**DATA TO EXAMINE**
****************************************

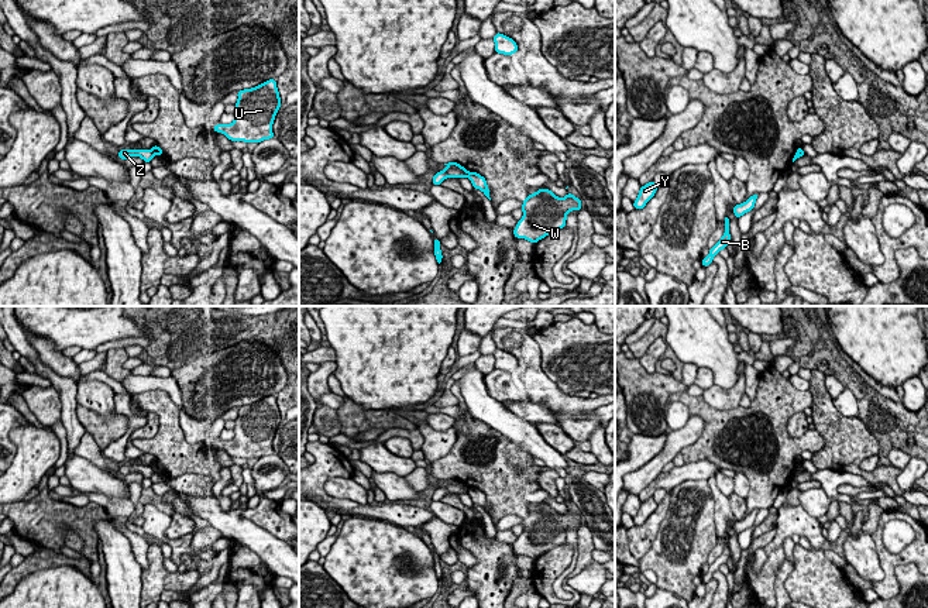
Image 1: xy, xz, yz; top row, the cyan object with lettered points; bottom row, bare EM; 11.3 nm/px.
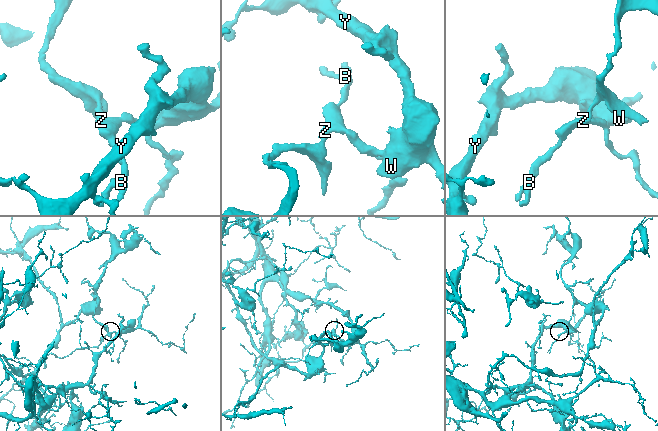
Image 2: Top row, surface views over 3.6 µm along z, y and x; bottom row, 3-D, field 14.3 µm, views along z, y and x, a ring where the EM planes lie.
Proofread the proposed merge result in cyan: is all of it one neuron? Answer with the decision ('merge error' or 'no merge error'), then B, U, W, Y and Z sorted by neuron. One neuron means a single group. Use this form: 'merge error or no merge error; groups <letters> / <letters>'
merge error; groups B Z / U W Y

****************************************

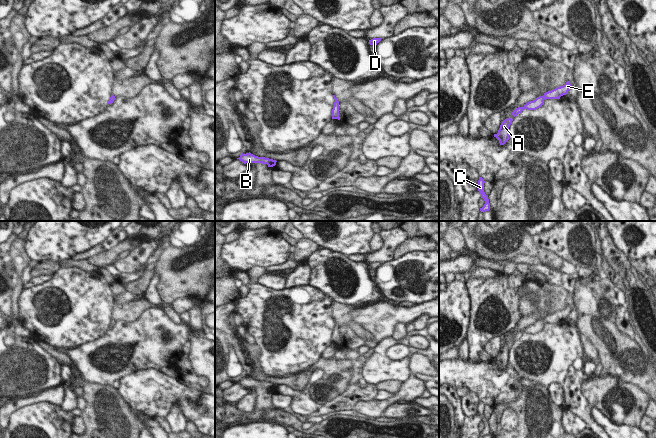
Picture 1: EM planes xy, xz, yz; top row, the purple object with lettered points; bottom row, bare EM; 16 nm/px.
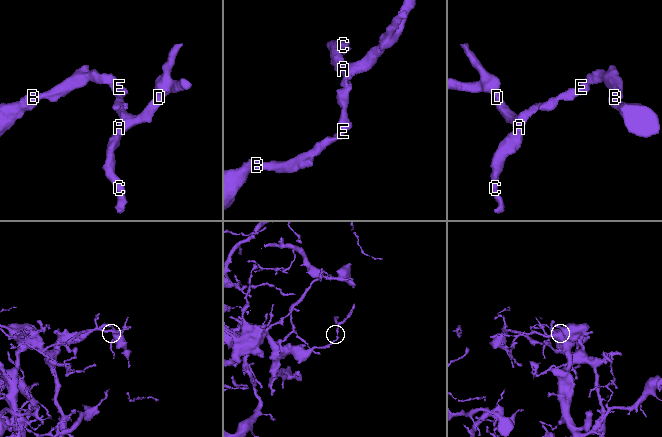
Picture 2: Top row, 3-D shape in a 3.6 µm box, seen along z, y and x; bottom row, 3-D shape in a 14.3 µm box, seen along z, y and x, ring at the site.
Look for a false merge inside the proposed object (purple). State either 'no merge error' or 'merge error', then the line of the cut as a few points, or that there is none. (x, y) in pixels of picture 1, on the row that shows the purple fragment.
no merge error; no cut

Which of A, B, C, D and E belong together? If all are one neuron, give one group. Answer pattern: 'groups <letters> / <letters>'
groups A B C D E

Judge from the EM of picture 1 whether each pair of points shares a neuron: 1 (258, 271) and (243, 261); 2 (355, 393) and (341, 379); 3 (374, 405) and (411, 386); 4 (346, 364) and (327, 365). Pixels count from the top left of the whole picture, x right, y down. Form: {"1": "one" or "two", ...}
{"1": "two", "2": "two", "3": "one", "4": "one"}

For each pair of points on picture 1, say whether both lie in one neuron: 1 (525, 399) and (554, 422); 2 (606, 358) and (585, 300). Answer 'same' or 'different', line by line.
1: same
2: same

****************************************

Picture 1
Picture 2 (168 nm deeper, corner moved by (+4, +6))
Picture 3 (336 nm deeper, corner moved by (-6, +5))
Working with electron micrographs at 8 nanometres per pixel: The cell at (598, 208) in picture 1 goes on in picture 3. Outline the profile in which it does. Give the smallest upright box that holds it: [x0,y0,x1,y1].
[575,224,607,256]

****************************************

**ACTIVITY**
Would you restate, exactly and with no pictures, the lines of the entries above from the one containing "Image 1: xy, xz, yz;" through the one containing "Image 2: Top"?

**RESULT FOR THIS EXERCISE**
Image 1: xy, xz, yz; top row, the cyan object with lettered points; bottom row, bare EM; 11.3 nm/px.
Image 2: Top row, surface views over 3.6 µm along z, y and x; bottom row, 3-D, field 14.3 µm, views along z, y and x, a ring where the EM planes lie.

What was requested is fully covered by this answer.